> EXERCISE: Output each record exactly, excluding pictures.

Saved data entries

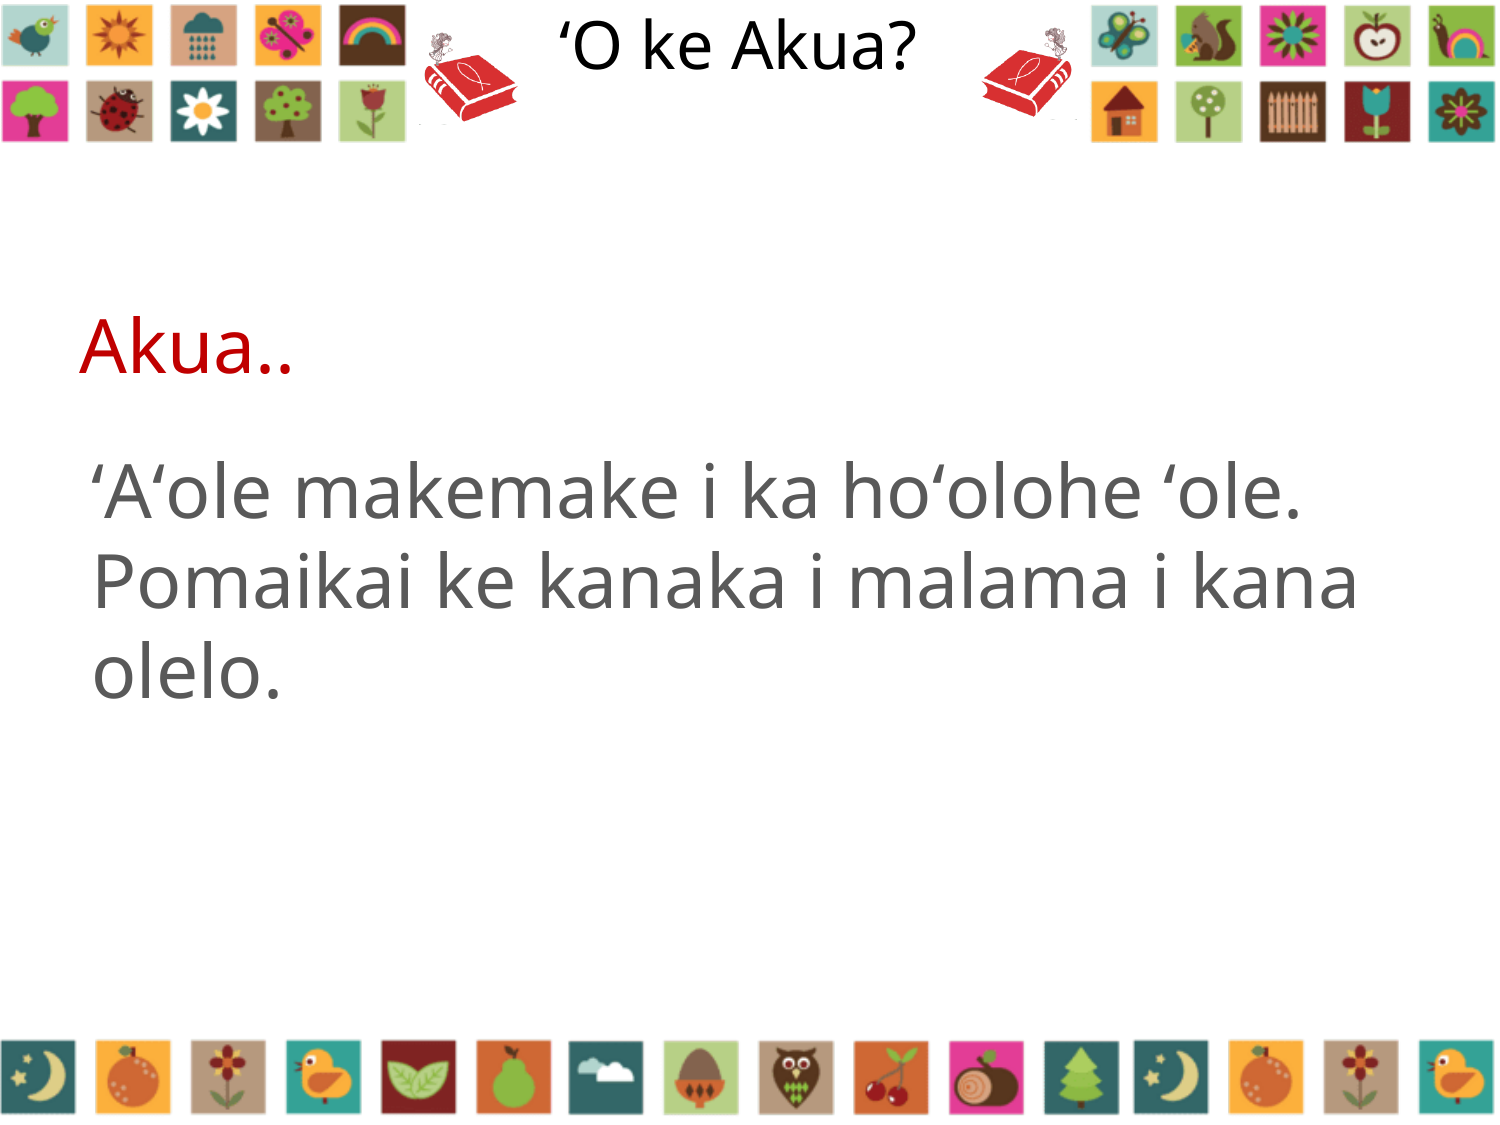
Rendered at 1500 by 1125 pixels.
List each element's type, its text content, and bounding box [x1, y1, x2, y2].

picture [0, 3, 550, 150]
text_box Akua.. [64, 290, 1412, 396]
picture [950, 3, 1500, 150]
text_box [0, 1028, 1500, 1118]
text_box ʻAʻole makemake i ka hoʻolohe ʻole. Pomaikai ke kanaka i malama i kana olelo. [76, 436, 1424, 722]
text_box ʻO ke Akua? [414, 0, 1080, 91]
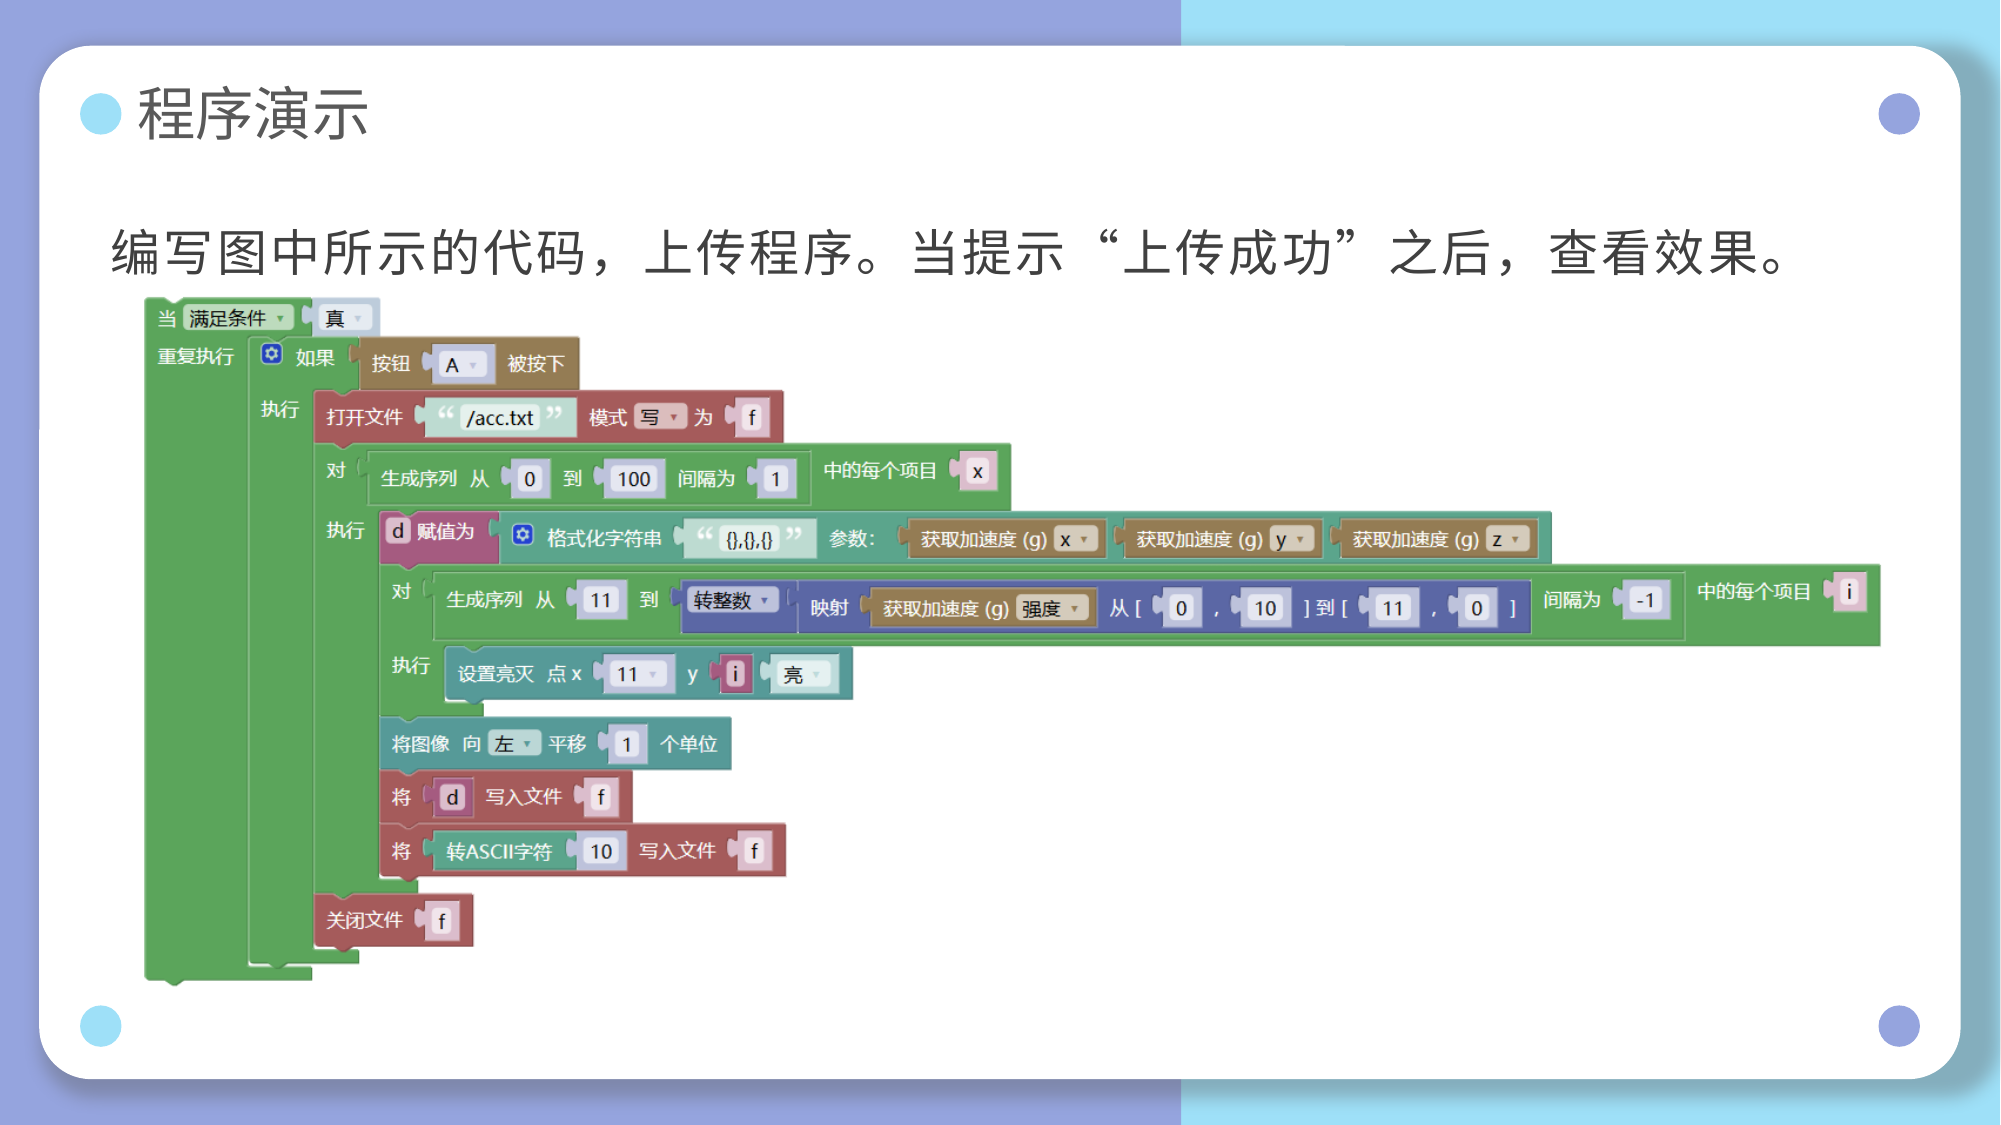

> RESULT OF THE EXERCISE:
Rendered at 1500 by 1125 pixels.
List each element's type, its text content, and bounding box [x1, y1, x2, y2].

picture [0, 3, 550, 150]
text_box Akua.. [64, 290, 1412, 396]
picture [950, 3, 1500, 150]
text_box [0, 1028, 1500, 1118]
text_box ʻAʻole makemake i ka hoʻolohe ʻole. Pomaikai ke kanaka i malama i kana olelo. [76, 436, 1424, 722]
text_box ʻO ke Akua? [414, 0, 1080, 91]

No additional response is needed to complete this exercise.